Senate Bill 472 would require hotel employees who interface with guests, like reception and housekeeping staff, complete an annual training on identifying and reporting human trafficking.

The bill would also require employers to display a human trafficking awareness sign within their venues, with the phone number of the National Human Trafficking Resource Center featured prominently on it.

If the bill passes as written, hotels would be required to comply with the new standards by 2025 or face a fine of $2,000 per day of noncompliance.

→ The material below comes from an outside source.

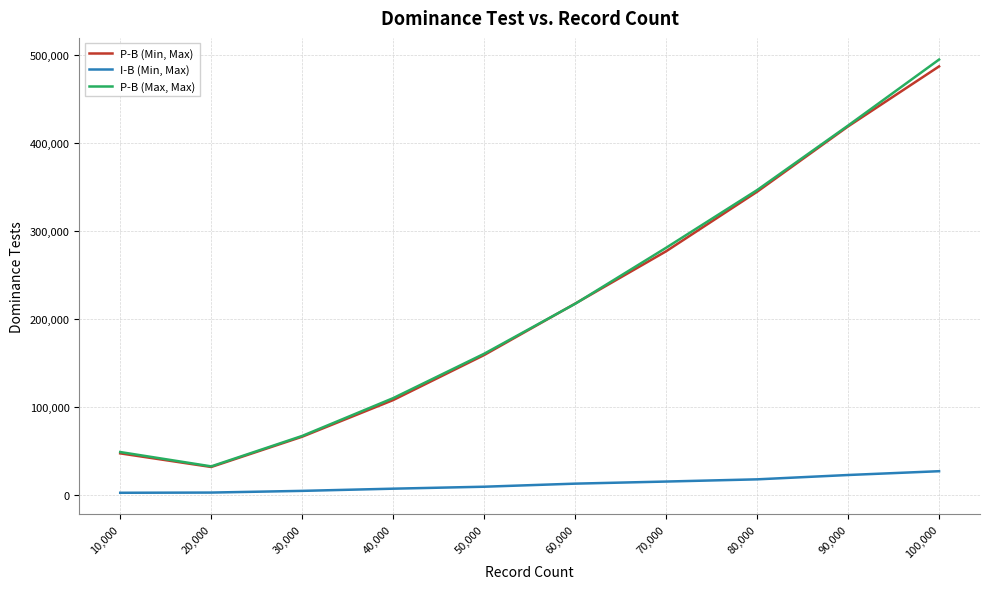

Is it true that P-B (Min, Max) equals 344524 at 80,000?

True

Some lawmakers expressed concern over the severity of the fine at a meeting of the Senate Government Organization Committee on Tuesday, including Sen. Jason Barrett, R-Berkeley.

“I mean, that’s a pretty hefty fine at $2,000,” he said.

Also during the meeting, Richie Heath, executive director of the West Virginia Hospitality and Travel Association, told committee members that many corporate hotel chains already offer human trafficking awareness resources through the American Hotel and Lodging Association.

“Human trafficking has been a big issue, especially in the last several years,” he said. “There’s been a lot of emphasis on this in the industry.”

If the bill advances further in the Senate, Heath said that West Virginia hotel staff would benefit from flexibility in training curricula so that they would not have to undo training protocols already in place.

Sen. Mike Stuart, R-Kanawha, said that providing these resources comes at a cost, and also pointed to a lack of data clarifying how effective these resources would actually be for hotel staff in the state.

“Although there aren’t substantial costs to this, there are more costs, right? More burdens of government to spend, whether it’s signage, whether it’s an area that needs to be designated, whether it’s a training program,” Stuart said.

“It just eats into that profitability,” he continued. “Perhaps not for Marriott or Hilton, but for Mr. and Mrs. Smith’s bed-and-breakfast.”

Despite the debate, committee members unanimously voted to refer the bill to the Senate with the recommendation that it pass, but only after an additional review by the Senate Judiciary Committee.